### EXTRACT PROVIDED
[Start of section]
The Australian government has been accused by the UNHCR, as well as more than 50 Australian legal scholars, of violating the principle of non-refoulement by returning 41 Tamil and Singhalese refugees to the Sri Lankan Navy in June or July 2014, as part of Operation Sovereign Borders.

In 2014, the Australian Parliament passed the Migration and Maritime Powers Legislation Amendment (Resolving the Asylum Legacy Caseload) Act 2014 (Cth). That Act provides that "for the purposes of removal from Australia of an unlawful non-citizen, Australia's non-refoulement obligations are irrelevant".

In 2017, Dina Ali Lasloom was forced back to Saudi Arabia with the cooperation of the government of the Philippines.

In 2018 Matteo Salvini (Italy's former interior minister) allegedly breached its obligation of non-refoulement by refusing to rescue 93 migrants fleeing Libya and consequently organising a "privatised push-back", that is sending back migrants using merchant ships as proxy; which in this case resulted in the migrants being returned to the port of Misurata in Libya, where they were beaten, tortured and in some cases killed.
[End of section]
### INFORMATION GIVEN
[Start of section]
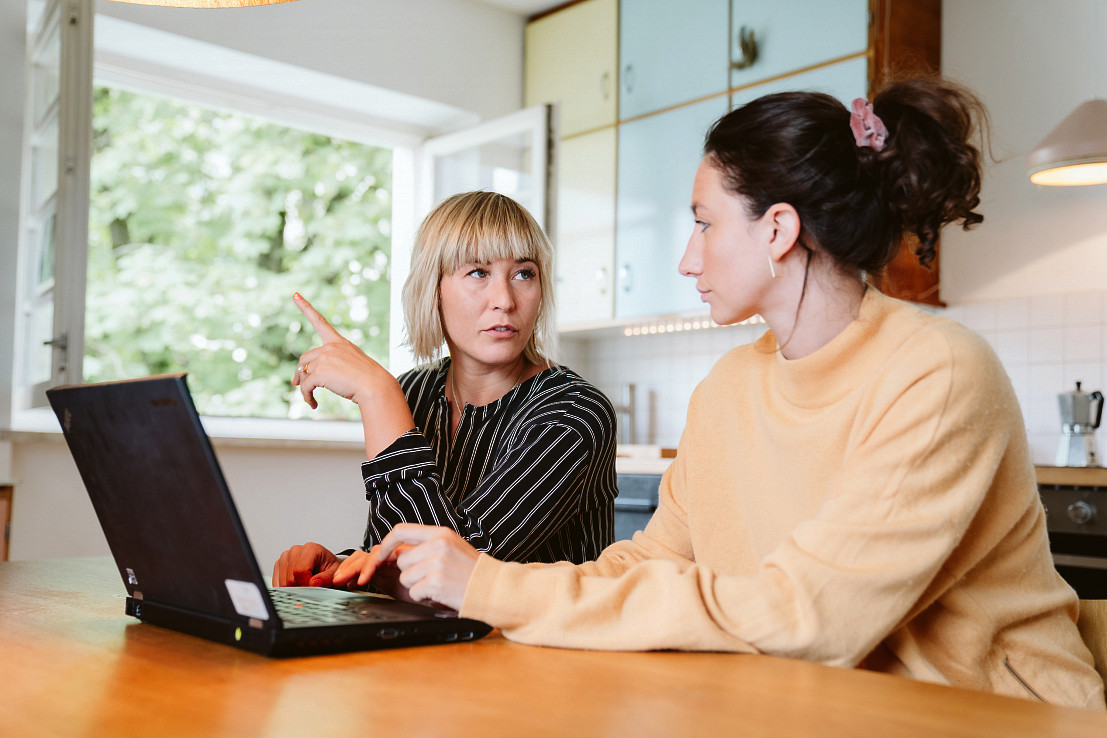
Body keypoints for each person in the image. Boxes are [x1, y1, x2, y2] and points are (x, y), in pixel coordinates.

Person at [331, 78, 1106, 709]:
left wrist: (492, 583)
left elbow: (811, 616)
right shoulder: (731, 385)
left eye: (702, 224)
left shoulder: (936, 370)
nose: (685, 257)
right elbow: (648, 562)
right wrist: (479, 585)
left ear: (775, 231)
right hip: (819, 702)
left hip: (993, 713)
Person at [272, 191, 618, 587]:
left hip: (538, 645)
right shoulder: (414, 391)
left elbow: (454, 573)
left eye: (524, 273)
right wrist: (347, 565)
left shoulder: (575, 413)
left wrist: (376, 392)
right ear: (433, 288)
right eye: (478, 272)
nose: (504, 300)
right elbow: (396, 549)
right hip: (437, 642)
[End of section]
### STUDY QUESTIONS
a – Print the passage on non-refoulement from "In 2018 Matteo" to "some cases killed.".
b – In the passage on non-refoulement, to which Libyan port were the 93 migrants returned in 2018?

### RESPONSE LIST
a –
In 2018 Matteo Salvini (Italy's former interior minister) allegedly breached its obligation of non-refoulement by refusing to rescue 93 migrants fleeing Libya and consequently organising a "privatised push-back", that is sending back migrants using merchant ships as proxy; which in this case resulted in the migrants being returned to the port of Misurata in Libya, where they were beaten, tortured and in some cases killed.

b – The port of Misurata.